Bagi sebagian petani, ini terdengar seperti janji yang agak berlebihan. Namun rasa ingin tahu mereka lebih besar. Apalagi, masing-masing peserta mendapat dua botol AquaStrong ukuran 200 ml untuk diuji langsung di lahan mereka.
“Kalau berhasil, hasil panen cabai bisa lebih banyak tanpa harus menambah pupuk kimia,” gumam seorang petani sambil memegang botol itu.
Harapan Ganda: Petani Darat dan Petani Laut
Penyuluhan itu juga dihadiri Sunardi, Sekretaris Desa Kertasari. Ia menekankan pentingnya hasil nyata dari uji coba ini. “Kalau memang terbukti, biostimulan Sargassum tidak hanya bermanfaat bagi petani darat. Nelayan pun akan merasakan dampaknya karena permintaan rumput laut meningkat,” katanya.
Pernyataan Sunardi disambut anggukan setuju. Sebab, berbeda dengan pupuk kimia yang harus dibeli dari luar daerah, bahan dasar biostimulan ini tersedia melimpah di depan mata: laut Kertasari.
Dari situlah benang merah proyek ini mulai terlihat: satu inovasi, dua kelompok masyarakat yang diuntungkan. Petani darat mendapat pupuk organik murah, sementara nelayan memperoleh pasar baru untuk Sargassum yang selama ini terbuang percuma.

Dari Pantai ke Botol: Rantai Pasok Baru
Dua hari setelah penyuluhan petani, giliran nelayan Kertasari yang berkumpul di Aula Gapoktan.

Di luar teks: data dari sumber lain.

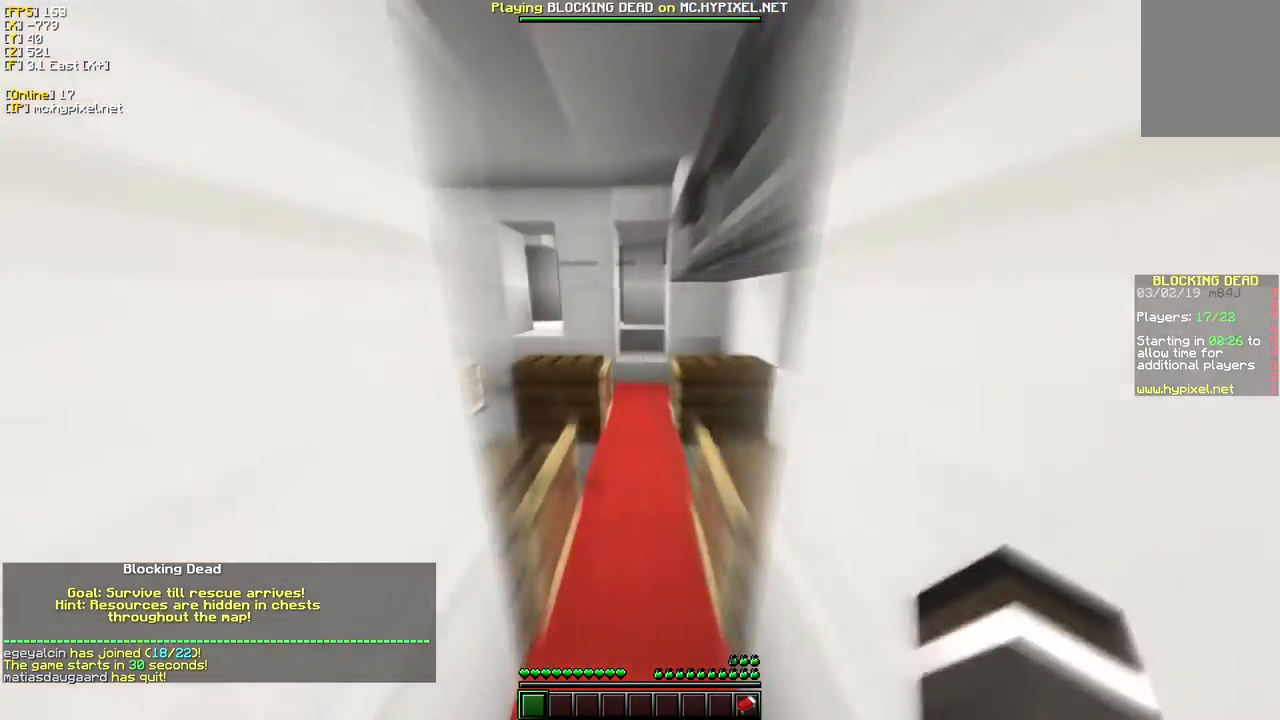
{"keys": ["w"], "mouse": [], "events": []}
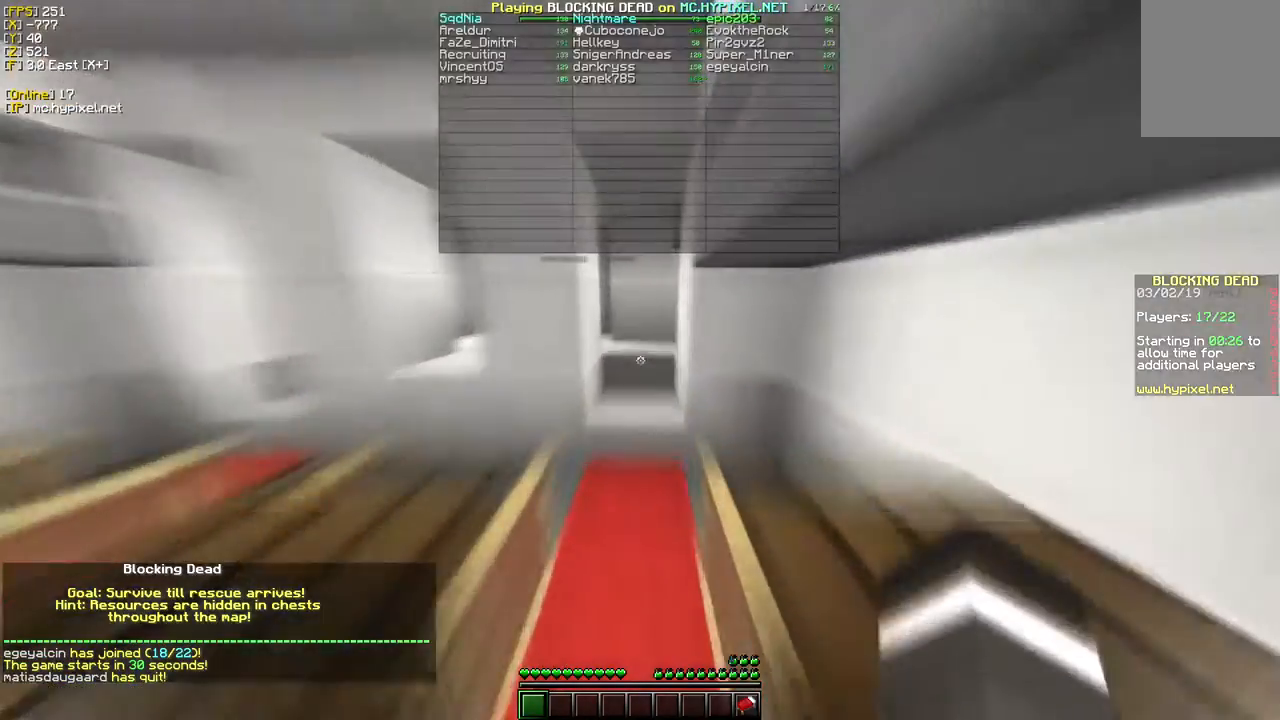
{"keys": ["w"], "mouse": ["left"], "events": [[467, "mouse_left", "down"]]}
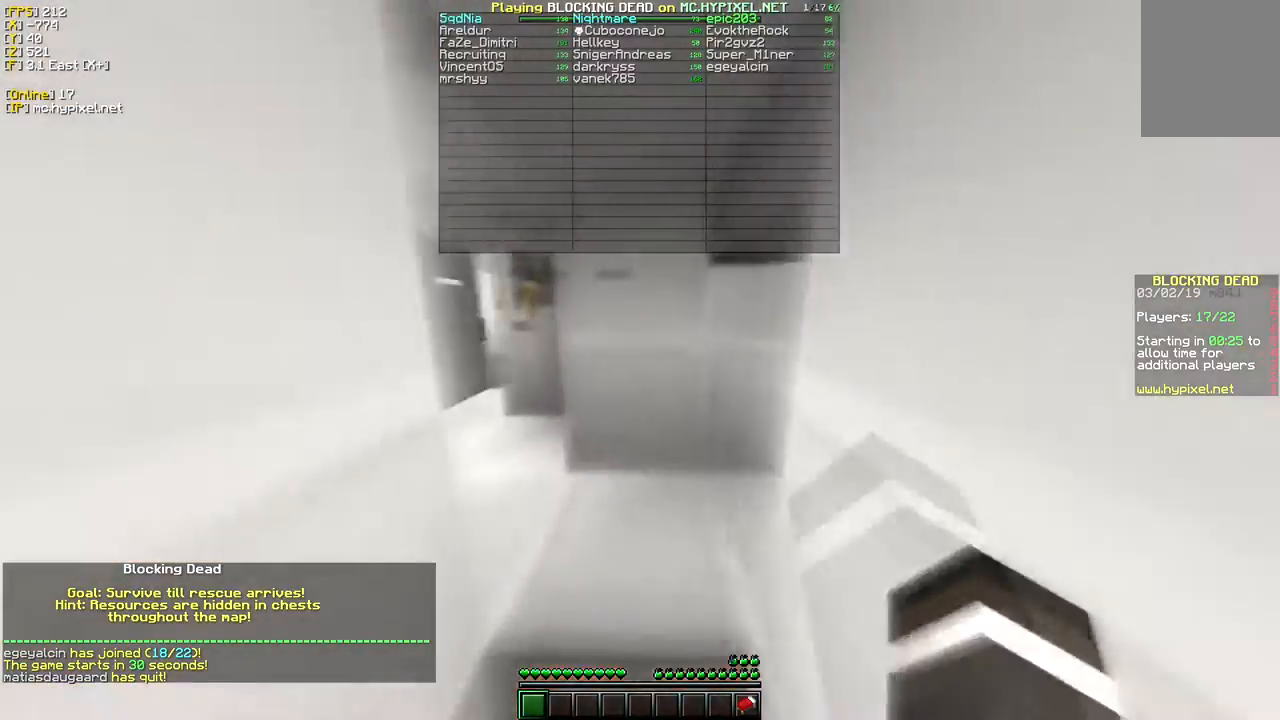
{"keys": ["w"], "mouse": ["left"], "events": [[50, "mouse_left", "up"], [183, "mouse_left", "down"]]}
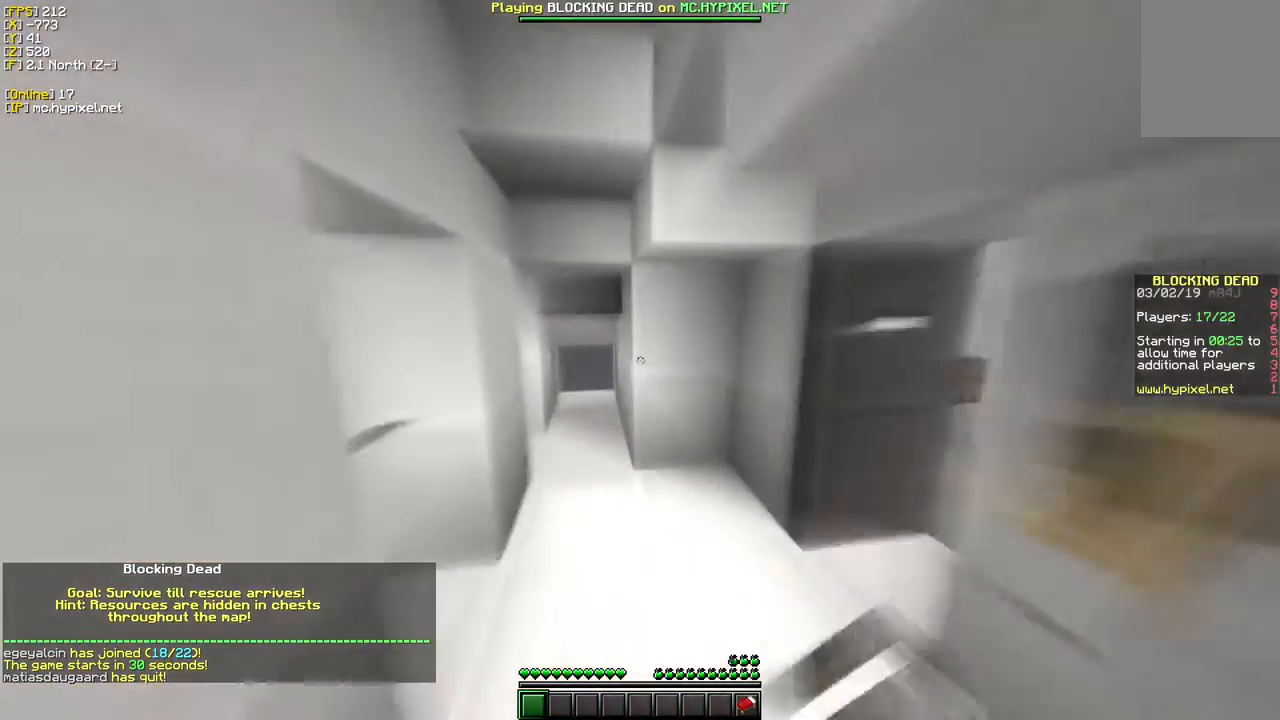
{"keys": ["w"], "mouse": ["left"], "events": [[33, "mouse_left", "up"], [300, "mouse_left", "down"]]}
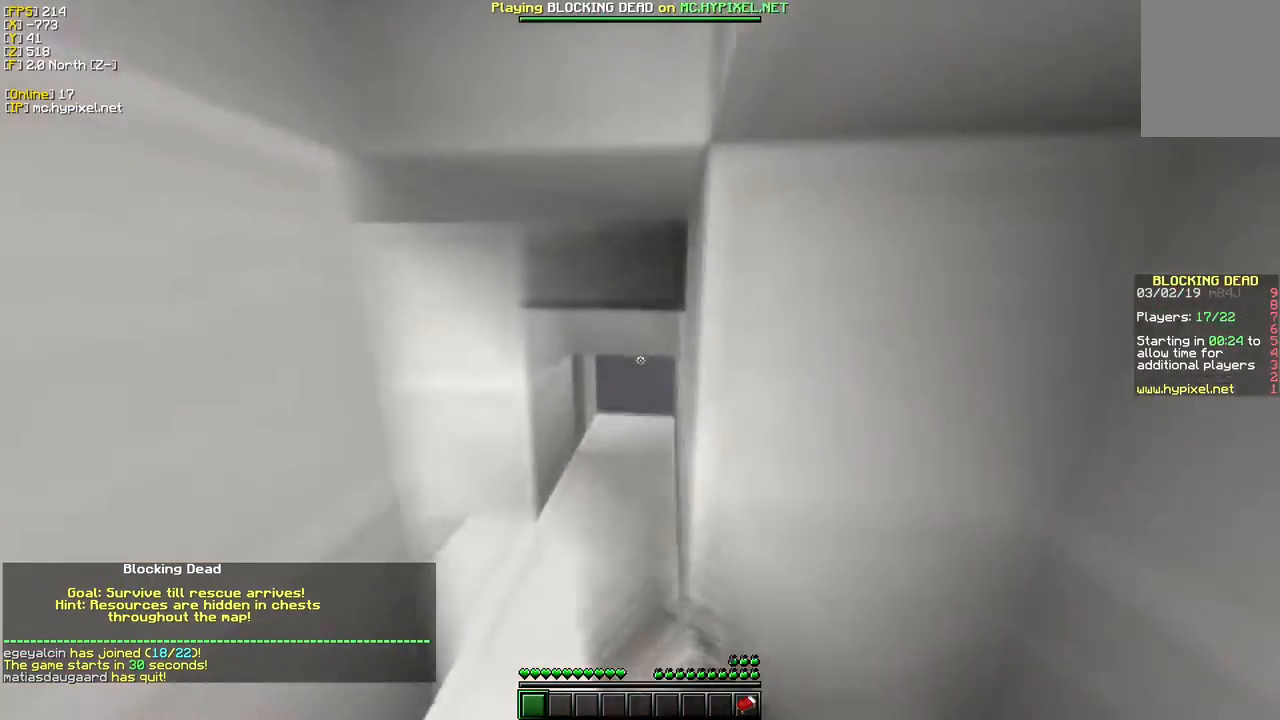
{"keys": ["w"], "mouse": [], "events": [[150, "mouse_left", "up"], [200, "mouse_left", "down"], [367, "mouse_left", "up"]]}
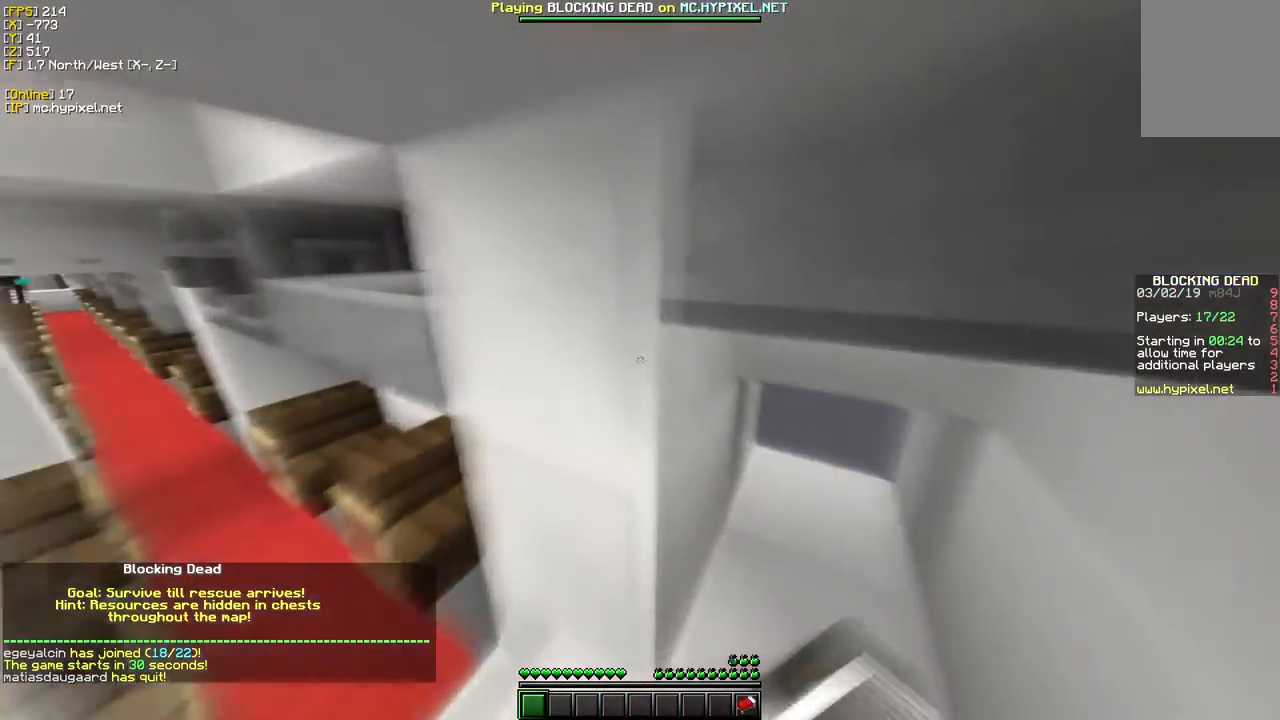
{"keys": ["w"], "mouse": [], "events": [[217, "w", "up"], [250, "s", "down"], [317, "a", "down"], [433, "s", "up"], [467, "w", "down"], [483, "a", "up"]]}
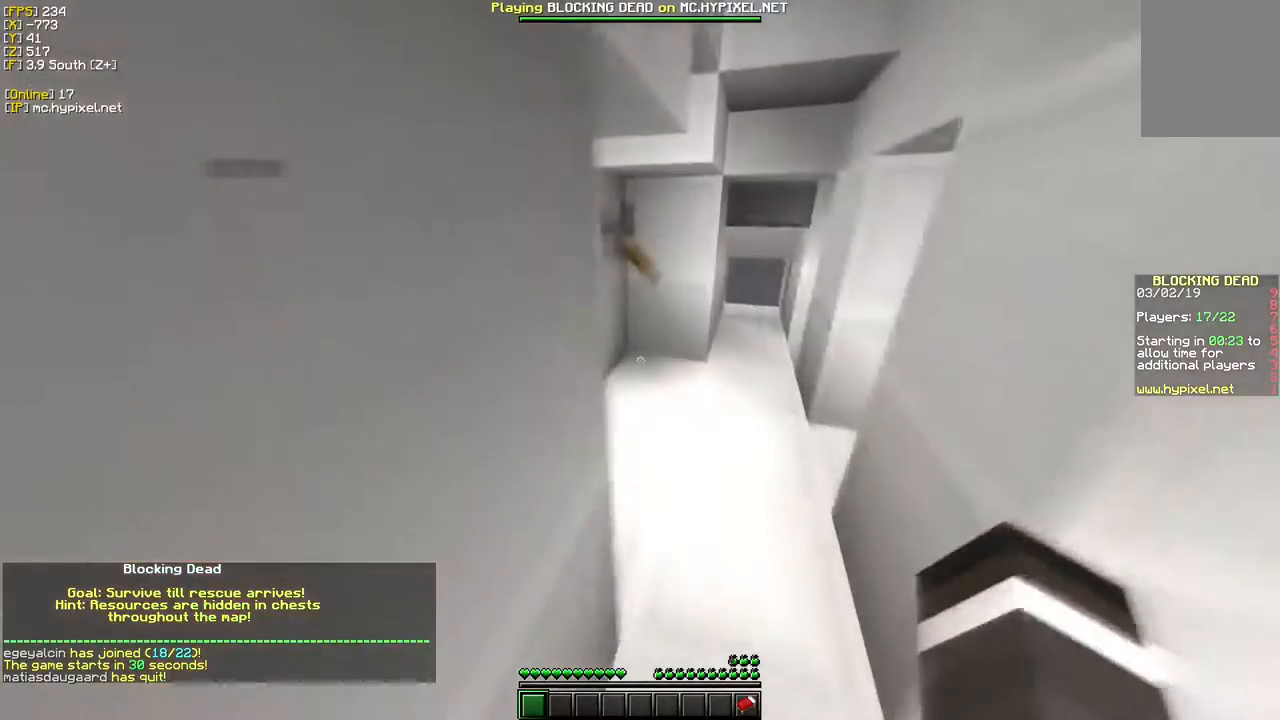
{"keys": ["w"], "mouse": [], "events": [[250, "mouse_left", "down"], [383, "mouse_left", "up"]]}
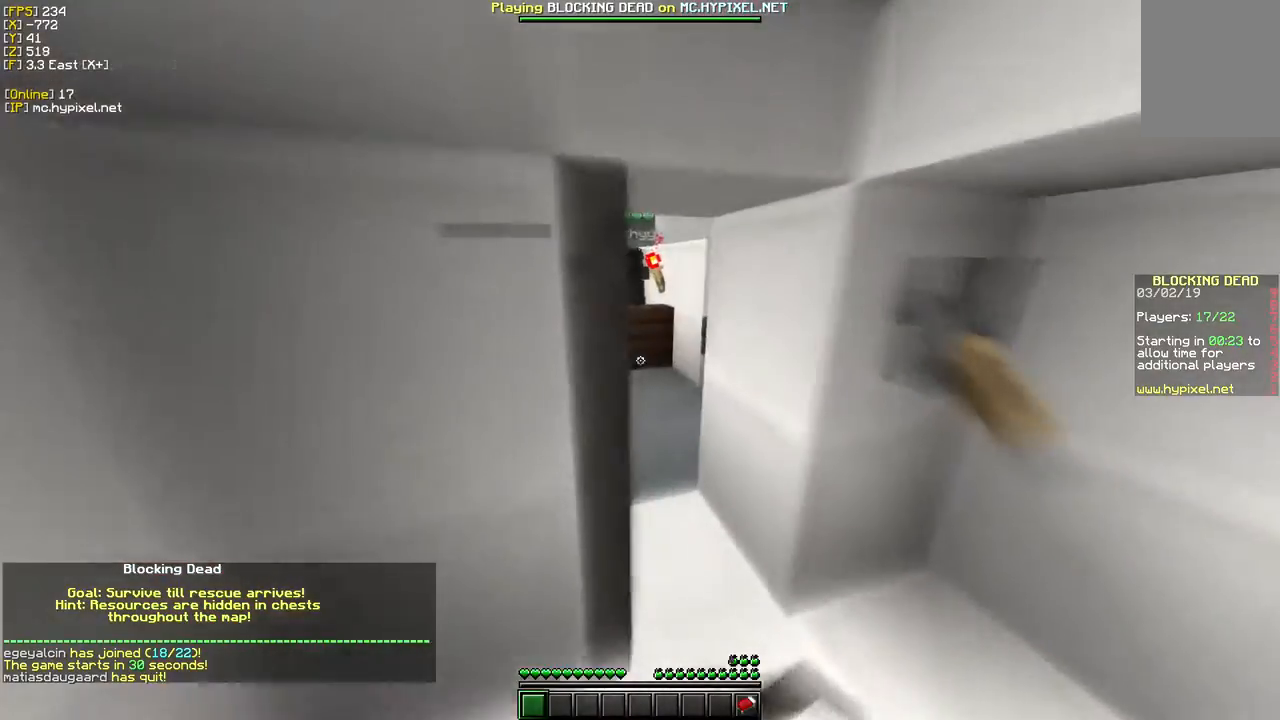
{"keys": ["d", "w"], "mouse": ["left"], "events": [[117, "mouse_left", "down"], [333, "mouse_left", "up"], [400, "mouse_left", "down"], [483, "d", "down"]]}
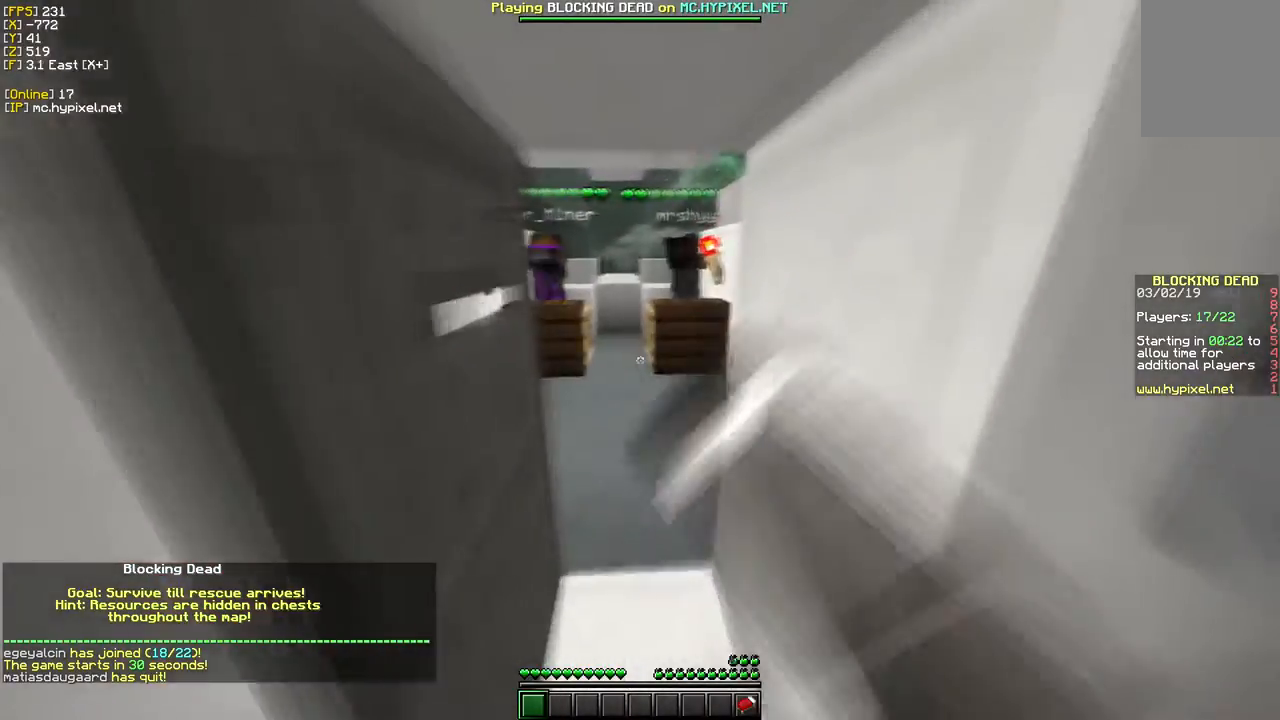
{"keys": ["w"], "mouse": [], "events": [[67, "mouse_left", "up"], [133, "d", "up"]]}
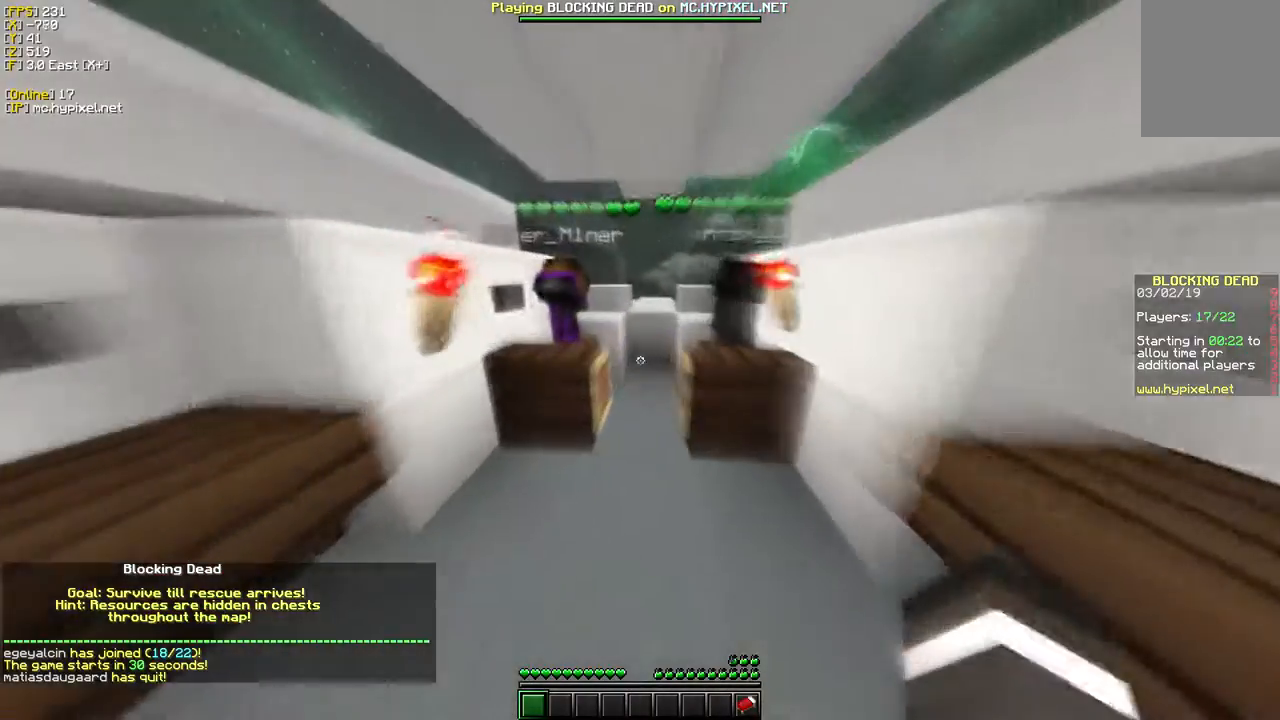
{"keys": [], "mouse": [], "events": [[433, "w", "up"]]}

Kali ini, suasananya berbeda. Di meja depan, beberapa contoh Sargassum kering ditata rapi. Tim LRC dan Aquabloom menjelaskan lima jenis Sargassum yang dapat diolah menjadi biostimulan.
Baiq Nurul Nahdiat, perwakilan LRC, membuka pelatihan dengan penjelasan sederhana. “Modelnya begini, Bapak Ibu. Kami akan membeli Sargassum kering dari petani laut dengan harga Rp2.000 per kilo. Setelah terkumpul, rumput laut ini akan diolah oleh tim Aquabloom menjadi biostimulan pertanian.”
Kabar itu sontak memunculkan bisik-bisik optimisme. Bagi nelayan kecil, angka Rp2.000/kg memang tidak besar, tetapi jika pasokan stabil, hasilnya cukup menjanjikan. Terlebih lagi, Sargassum tidak perlu ditanam atau dipelihara. Ia tumbuh alami, mudah diambil ketika air laut surut.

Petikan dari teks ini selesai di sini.